╭─ 提示された文章

『ユーミンの罪』酒井順子

ユーミンの罪 (講談社現代新書)

私自身は、ユーミン世代でもないし思い入れは全く無いんだけど、いろいろと「なるほどー」と思う本でした。

一番「なるほどー」と思ったのは、ユーミンは八王子出身だったからこそ、都会への憧れ感とかキラキラ感を描けたのではないか、というところ。私も「ユーミンは10代の頃から六本木や横浜や湘南で遊びまわっていた」というのを聞いて「でも、八王子からそこまで行くのって大変じゃないか…しかも昔だし」といつも不思議だったんですよね、あとそこを突っ込む人も誰もいなかったし。酒井さん曰く、例えばきらびやかな王朝文化を描いた清少納言紫式部も、キラキラのど真ん中にいたお姫様じゃなく、傍流というか二流の人だったからこそ、そういう世界を客観的に描けた、だからユーミンも実はど真ん中ではなく辺境の遊び人だったからそういう視点を持てたのではないかと、ということでした。

あと、嫉妬とか性愛とかいったテーマからドロドロしたものを抜いて、ドライにおしゃれに表現するワザが天才的とかね。ユーミン自身は自立したかっこいい女性のイメージだけど、曲は「助手席感」というか守られている女性が共感するようなもので、だけど旧来の尽くす女性像ではなく、パートナーを積極的に選んでいく女性像ということで、まあ、演歌の世界からだいぶ進化した、自立はしてないんだけどw、まあ、昔よりは少しマシになった過渡期の女性像を描いていた、という解説も「なるほどー」と思いました。

それにしても、バブル期の風俗解説でよく出てくる「バブル前は進学校から東大に行くような男性が一番すごいという価値観があったけど、バブル期あたりからお坊ちゃん大学の付属校上がりで、受験に翻弄されない余裕のある遊び人がモテた」っていうの、これいつもアベシンゾーと取り巻きを思い出してすごく腹が立つ!「お前らが日本をダメにしたんだろ!」って思っちゃって。

╰─
╭─ データ抜粋

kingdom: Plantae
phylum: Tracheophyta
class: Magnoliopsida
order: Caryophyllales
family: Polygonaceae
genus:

╰─

上にある『ユーミンの罪』の書評を、一字も変えずに全文書き写してください。 このリストは別の出典から取ったものです。

- **解答**
『ユーミンの罪』酒井順子

ユーミンの罪 (講談社現代新書)

私自身は、ユーミン世代でもないし思い入れは全く無いんだけど、いろいろと「なるほどー」と思う本でした。

一番「なるほどー」と思ったのは、ユーミンは八王子出身だったからこそ、都会への憧れ感とかキラキラ感を描けたのではないか、というところ。私も「ユーミンは10代の頃から六本木や横浜や湘南で遊びまわっていた」というのを聞いて「でも、八王子からそこまで行くのって大変じゃないか…しかも昔だし」といつも不思議だったんですよね、あとそこを突っ込む人も誰もいなかったし。酒井さん曰く、例えばきらびやかな王朝文化を描いた清少納言紫式部も、キラキラのど真ん中にいたお姫様じゃなく、傍流というか二流の人だったからこそ、そういう世界を客観的に描けた、だからユーミンも実はど真ん中ではなく辺境の遊び人だったからそういう視点を持てたのではないかと、ということでした。

あと、嫉妬とか性愛とかいったテーマからドロドロしたものを抜いて、ドライにおしゃれに表現するワザが天才的とかね。ユーミン自身は自立したかっこいい女性のイメージだけど、曲は「助手席感」というか守られている女性が共感するようなもので、だけど旧来の尽くす女性像ではなく、パートナーを積極的に選んでいく女性像ということで、まあ、演歌の世界からだいぶ進化した、自立はしてないんだけどw、まあ、昔よりは少しマシになった過渡期の女性像を描いていた、という解説も「なるほどー」と思いました。

それにしても、バブル期の風俗解説でよく出てくる「バブル前は進学校から東大に行くような男性が一番すごいという価値観があったけど、バブル期あたりからお坊ちゃん大学の付属校上がりで、受験に翻弄されない余裕のある遊び人がモテた」っていうの、これいつもアベシンゾーと取り巻きを思い出してすごく腹が立つ!「お前らが日本をダメにしたんだろ!」って思っちゃって。